Is not the real truth that the only thing that has gone up under the Deputy Prime Minister is spending on advertising in his Department, which has doubled; spending on spin doctors—there are up to 40 in the 688 DETR, up 20 per cent. on last year; and spending on bureaucracy, on cronyism and on trips abroad? It is Britain's inner cities that are paying the price.
§ Mr. Prescott
I think that the House generally agrees that the interventions of the hon. Gentleman, whether in speeches or at Question Time, can lead only to the certainty that the right hon. Member for Wokingham (Mr. Redwood) will shortly replace him on the Conservative Front Bench. As for the investment of £10 million, I have already informed the House that £400 million in regeneration and 35,000 jobs have been secured by the active intervention of the regional development agencies. On its own, that is a justification for the investment, but, since we introduced development agencies in Scotland, it has seen an improvement: it went from having the seventh highest GDP in the United Kingdom in 1986 to the fourth highest. That shows the success of the development agencies in Scotland and Wales. Why does the hon. Gentleman want to deny that for the English regions, or is it just a promise made in opposition to be changed in government?
§ Mr. Richard Burden (Birmingham, Northfield)
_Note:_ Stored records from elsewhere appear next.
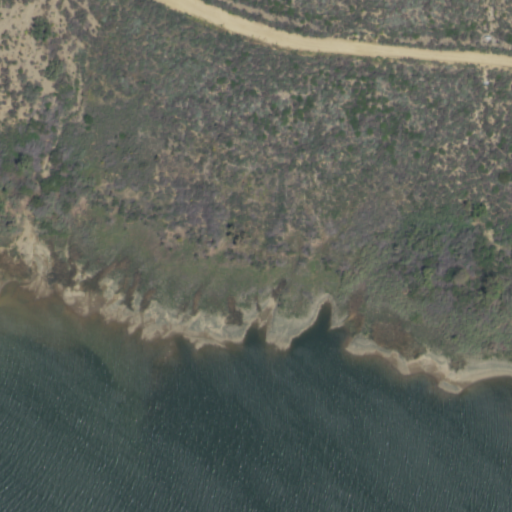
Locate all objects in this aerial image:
road: (349, 43)
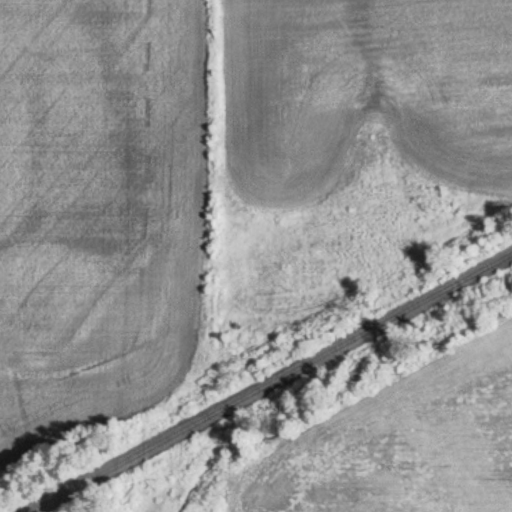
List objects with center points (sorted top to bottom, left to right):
railway: (273, 384)
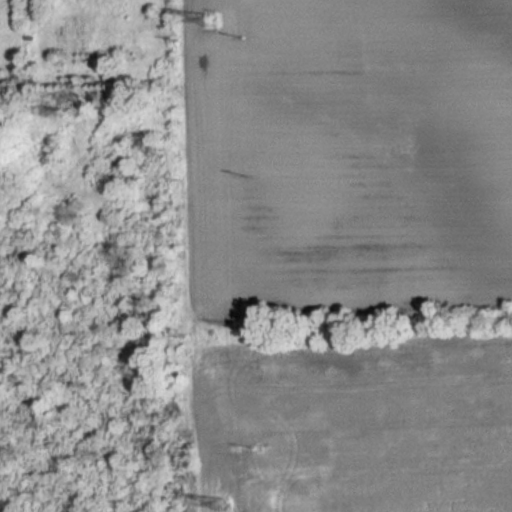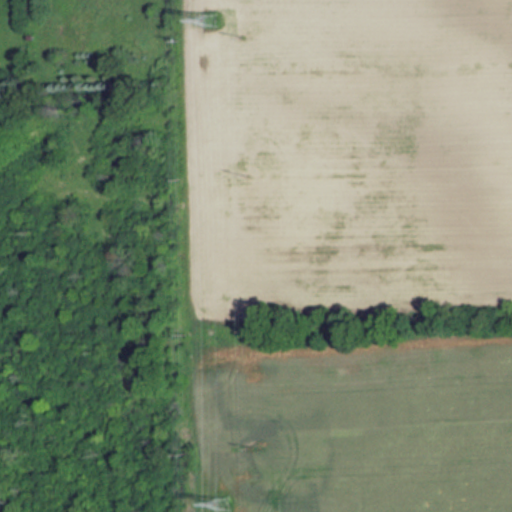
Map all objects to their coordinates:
power tower: (215, 22)
power tower: (223, 507)
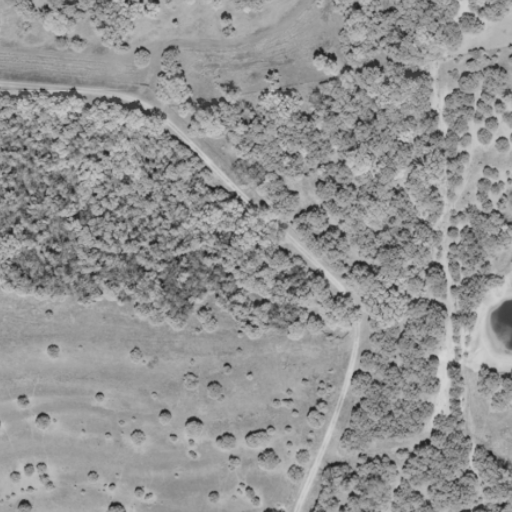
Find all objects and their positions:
road: (278, 226)
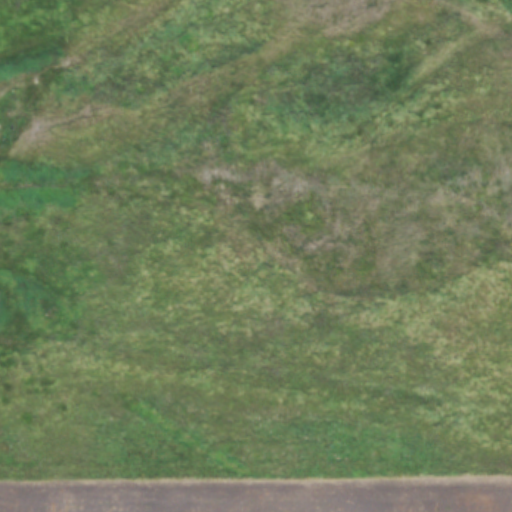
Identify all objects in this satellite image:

My right hon. Friend has mentioned the work of the Rover taskforce and of Advantage West Midlands, the regional development agency there, in the economic strategy for the west midlands. Does he agree that, to deliver that economic strategy, it is vital that there is a transport infrastructure, particularly in an industrial heartland such as the west midlands, which is a major trade route from south-east to north-west and beyond
Given the fact that, between 1992 and 1999, capital investment in public transport in the west midlands was only 5 per cent. of that in the capital, does my right hon. Friend agree that it is vital that we get much more investment into our road infrastructure, our rail infrastructure and public transport in the west midlands area?
§ Mr. Prescott
I readily accept that there is a strong connection between the two: investment in the infrastructure and the level of economic prosperity in the regions. The RDAs are playing a part. They produced their regional plan within the first year. We are changing our planning mechanism to allow them to influence the regional transport planning structure. We must await the spending review to see how much we are prepared to put into transport.